Przez lata ich znajomości Gwen nigdy o nic nie prosiła, aż do tej chwili. A ona, zamiast zrobić wszystko, co w jej mocy, zlekceważyła pełną lęku prośbę przyjaciółki, ponieważ przypomniała sobie o pewnym człowieku i pewnym miejscu, o których chciała zapomnieć.

– Hej, Tully.

– Taa?

Wiedziała, że go nie zaskoczy. Że ją zrozumie. Bo inaczej po co dzwoniłby do niej z wiadomościami?

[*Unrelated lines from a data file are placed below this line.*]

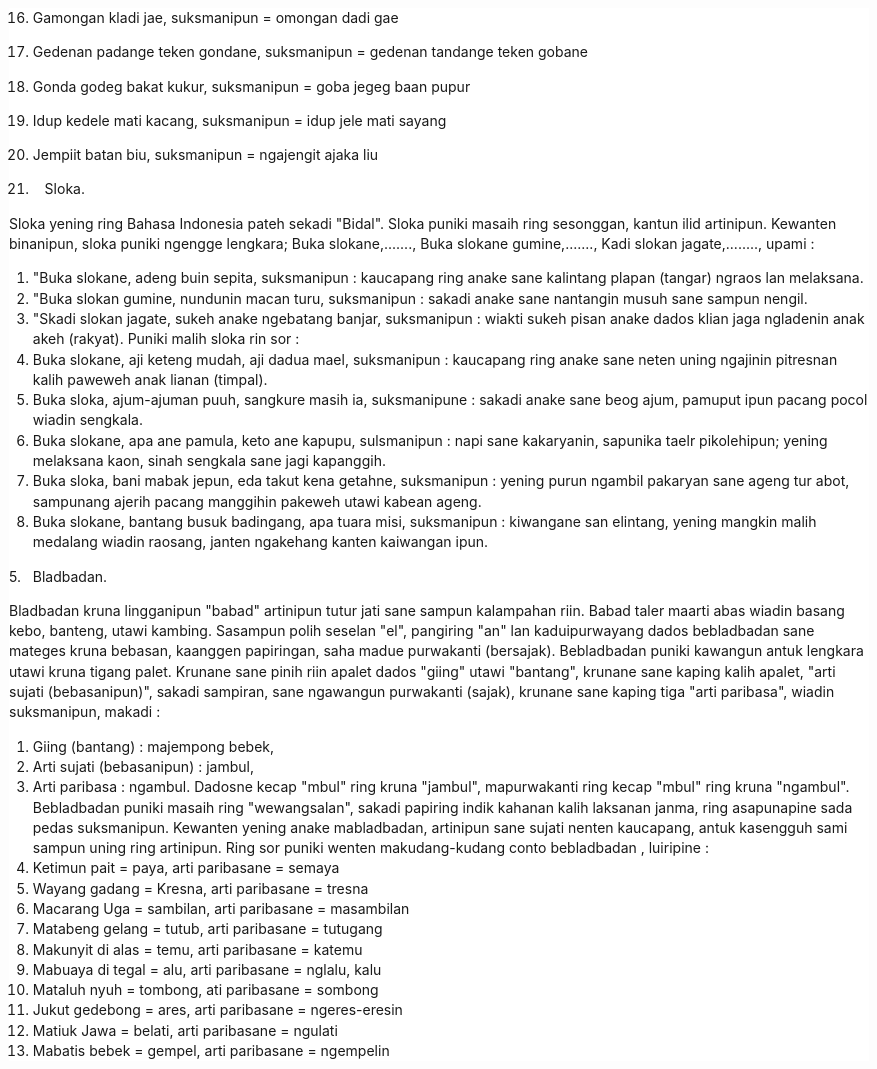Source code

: 16. Gamongan kladi jae, suksmanipun = omongan dadi gae
17. Gedenan padange teken gondane, suksmanipun = gedenan tandange teken gobane
18. Gonda godeg bakat kukur, suksmanipun = goba jegeg baan pupur
19. Idup kedele mati kacang, suksmanipun = idup jele mati sayang
20. Jempiit batan biu, suksmanipun = ngajengit ajaka liu

4.    Sloka.

Sloka yening ring Bahasa Indonesia pateh sekadi "Bidal". Sloka puniki 
masaih ring sesonggan, kantun ilid artinipun. Kewanten binanipun, sloka 
puniki ngengge lengkara; Buka slokane,......., Buka slokane 
gumine,......., Kadi slokan jagate,........, upami :
1. "Buka slokane, adeng buin sepita, suksmanipun : kaucapang ring anake sane kalintang plapan (tangar) ngraos lan melaksana.
2. "Buka slokan gumine, nundunin macan turu, suksmanipun : sakadi anake sane nantangin musuh sane sampun nengil.
3. "Skadi slokan jagate, sukeh anake ngebatang banjar, suksmanipun : 
wiakti sukeh pisan anake dados klian jaga ngladenin anak akeh (rakyat).
Puniki malih sloka rin sor :
1. Buka slokane, aji keteng mudah, aji dadua mael, suksmanipun : 
kaucapang ring anake sane neten uning ngajinin pitresnan kalih paweweh 
anak lianan (timpal).
2. Buka sloka, ajum-ajuman puuh, sangkure masih ia, suksmanipune : 
sakadi anake sane beog ajum, pamuput ipun pacang pocol wiadin sengkala.
3. Buka slokane, apa ane pamula, keto ane kapupu, sulsmanipun : napi 
sane kakaryanin, sapunika taelr pikolehipun; yening melaksana kaon, 
sinah sengkala sane jagi kapanggih.
4. Buka sloka, bani mabak jepun, eda takut kena getahne, suksmanipun : 
yening purun ngambil pakaryan sane ageng tur abot, sampunang ajerih 
pacang manggihin pakeweh utawi kabean ageng.
5. Buka slokane, bantang busuk badingang, apa tuara misi, suksmanipun : 
kiwangane san elintang, yening mangkin malih medalang wiadin raosang, 
janten ngakehang kanten kaiwangan ipun.

5.   Bladbadan.

Bladbadan kruna lingganipun "babad" artinipun tutur jati sane sampun 
kalampahan riin. Babad taler maarti abas wiadin basang kebo, banteng, 
utawi kambing. Sasampun polih seselan "el", pangiring "an" lan 
kaduipurwayang dados bebladbadan sane mateges kruna bebasan, kaanggen 
papiringan, saha madue purwakanti (bersajak).
Bebladbadan puniki kawangun antuk lengkara utawi kruna tigang palet. 
Krunane sane pinih riin apalet dados "giing" utawi "bantang", krunane 
sane kaping kalih apalet, "arti sujati (bebasanipun)", sakadi sampiran, 
sane ngawangun purwakanti (sajak), krunane sane kaping tiga "arti 
paribasa", wiadin suksmanipun, makadi :
1. Giing (bantang) : majempong bebek,
2. Arti sujati (bebasanipun) : jambul,
3. Arti paribasa : ngambul.
Dadosne kecap "mbul" ring kruna "jambul", mapurwakanti ring kecap "mbul" ring kruna "ngambul".
Bebladbadan puniki masaih ring "wewangsalan", sakadi papiring indik 
kahanan kalih laksanan janma, ring asapunapine sada pedas suksmanipun. 
Kewanten yening anake mabladbadan, artinipun sane sujati nenten 
kaucapang, antuk kasengguh sami sampun uning ring artinipun.
Ring sor puniki wenten makudang-kudang conto bebladbadan , luiripine :
1. Ketimun pait = paya, arti paribasane = semaya
2. Wayang gadang = Kresna, arti paribasane = tresna
3. Macarang Uga = sambilan, arti paribasane = masambilan
4. Matabeng gelang = tutub, arti paribasane = tutugang
5. Makunyit di alas = temu, arti paribasane = katemu
6. Mabuaya di tegal = alu, arti paribasane = nglalu, kalu
7. Mataluh nyuh = tombong, ati paribasane = sombong
8. Jukut gedebong = ares, arti paribasane = ngeres-eresin
9. Matiuk Jawa = belati, arti paribasane = ngulati
10. Mabatis bebek = gempel, arti paribasane = ngempelin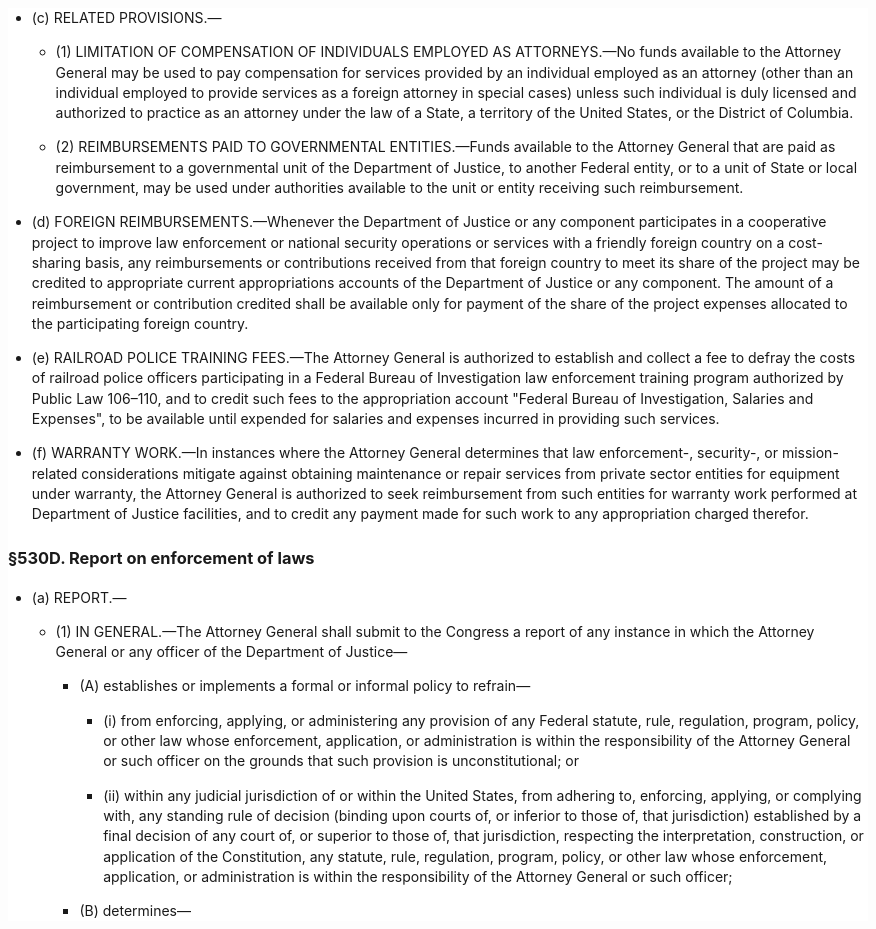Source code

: 
* (c) RELATED PROVISIONS.—

  * (1) LIMITATION OF COMPENSATION OF INDIVIDUALS EMPLOYED AS ATTORNEYS.—No funds available to the Attorney General may be used to pay compensation for services provided by an individual employed as an attorney (other than an individual employed to provide services as a foreign attorney in special cases) unless such individual is duly licensed and authorized to practice as an attorney under the law of a State, a territory of the United States, or the District of Columbia.

  * (2) REIMBURSEMENTS PAID TO GOVERNMENTAL ENTITIES.—Funds available to the Attorney General that are paid as reimbursement to a governmental unit of the Department of Justice, to another Federal entity, or to a unit of State or local government, may be used under authorities available to the unit or entity receiving such reimbursement.


* (d) FOREIGN REIMBURSEMENTS.—Whenever the Department of Justice or any component participates in a cooperative project to improve law enforcement or national security operations or services with a friendly foreign country on a cost-sharing basis, any reimbursements or contributions received from that foreign country to meet its share of the project may be credited to appropriate current appropriations accounts of the Department of Justice or any component. The amount of a reimbursement or contribution credited shall be available only for payment of the share of the project expenses allocated to the participating foreign country.

* (e) RAILROAD POLICE TRAINING FEES.—The Attorney General is authorized to establish and collect a fee to defray the costs of railroad police officers participating in a Federal Bureau of Investigation law enforcement training program authorized by Public Law 106–110, and to credit such fees to the appropriation account "Federal Bureau of Investigation, Salaries and Expenses", to be available until expended for salaries and expenses incurred in providing such services.

* (f) WARRANTY WORK.—In instances where the Attorney General determines that law enforcement-, security-, or mission-related considerations mitigate against obtaining maintenance or repair services from private sector entities for equipment under warranty, the Attorney General is authorized to seek reimbursement from such entities for warranty work performed at Department of Justice facilities, and to credit any payment made for such work to any appropriation charged therefor.

### §530D. Report on enforcement of laws
* (a) REPORT.—

  * (1) IN GENERAL.—The Attorney General shall submit to the Congress a report of any instance in which the Attorney General or any officer of the Department of Justice—

    * (A) establishes or implements a formal or informal policy to refrain—

      * (i) from enforcing, applying, or administering any provision of any Federal statute, rule, regulation, program, policy, or other law whose enforcement, application, or administration is within the responsibility of the Attorney General or such officer on the grounds that such provision is unconstitutional; or

      * (ii) within any judicial jurisdiction of or within the United States, from adhering to, enforcing, applying, or complying with, any standing rule of decision (binding upon courts of, or inferior to those of, that jurisdiction) established by a final decision of any court of, or superior to those of, that jurisdiction, respecting the interpretation, construction, or application of the Constitution, any statute, rule, regulation, program, policy, or other law whose enforcement, application, or administration is within the responsibility of the Attorney General or such officer;


    * (B) determines—
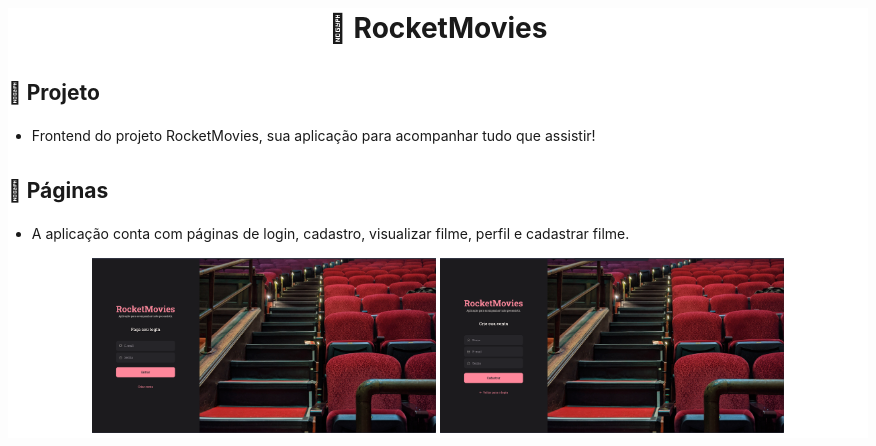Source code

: <h1 align="center">🎥 RocketMovies </h1>


## 📁 Projeto

- Frontend do projeto RocketMovies, sua aplicação para acompanhar tudo que assistir!

## 📃 Páginas

- A aplicação conta com páginas de login, cadastro, visualizar filme, perfil e cadastrar filme.

<div align="center">
  <img alt="Login" src="./src/assets/login.png" width="40%">
  <img alt="Cadastro" src="./src/assets/cadastro.png" width="40%">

– Czy moglibyście z Emmą przygarnąć na dwa dni Harveya?

ROZDZIAŁ JEDENASTY

Fatalnie. Naprawdę fatalnie. Jak mogło do tego dojść?

Nacisnął pedał hamulca. Uważał na samochód jadący na przodzie. Musi trzymać się z daleka. Musi patrzeć przed siebie i tylko ewentualnie zerkać we wsteczne lusterko. Tuż za nim toczył się potężny samochód terenowy, miał go na ogonie, z dwoma idiotami, którzy wyciągali szyje, żeby lepiej widzieć. A nie było na co patrzeć. Za daleko. Za dużo drzew. Z drogi niczego nie można było zobaczyć. Wiedział to, a jednak sam na siłę odwracał wzrok.

Nie patrz.

Stało tam chyba kilkanaście wozów policyjnych. I samochody różnych stacji telewizyjnych. Jak mogło do tego dojść? Zdenerwował się, słuchając wiadomości. Anorektyczna dziennikarka mówiła tak radośnie, jakby właśnie oznajmiała, że leci manna z nieba.

Co sobie myślał ten cholerny Calvin Vargus? Musiał akurat teraz brać się do porządków? Kamieniołom stał pusty ponad pięć lat. Właściciel miał go gdzieś. Potrzebował go tylko po to, żeby sobie odpisać stratę od przychodu. Ten gość nawet tu nie mieszka. Jakiś ważny prawnik z Bostonu, pewnie nawet nie widział tego na własne oczy. I czemu ten cholerny Vargus ni stąd, ni zowąd zaczął wszystko przesuwać? A może wiedział? Może coś podejrzewał? Czy Vargus chce go zniszczyć? Czy wie? Ale skąd?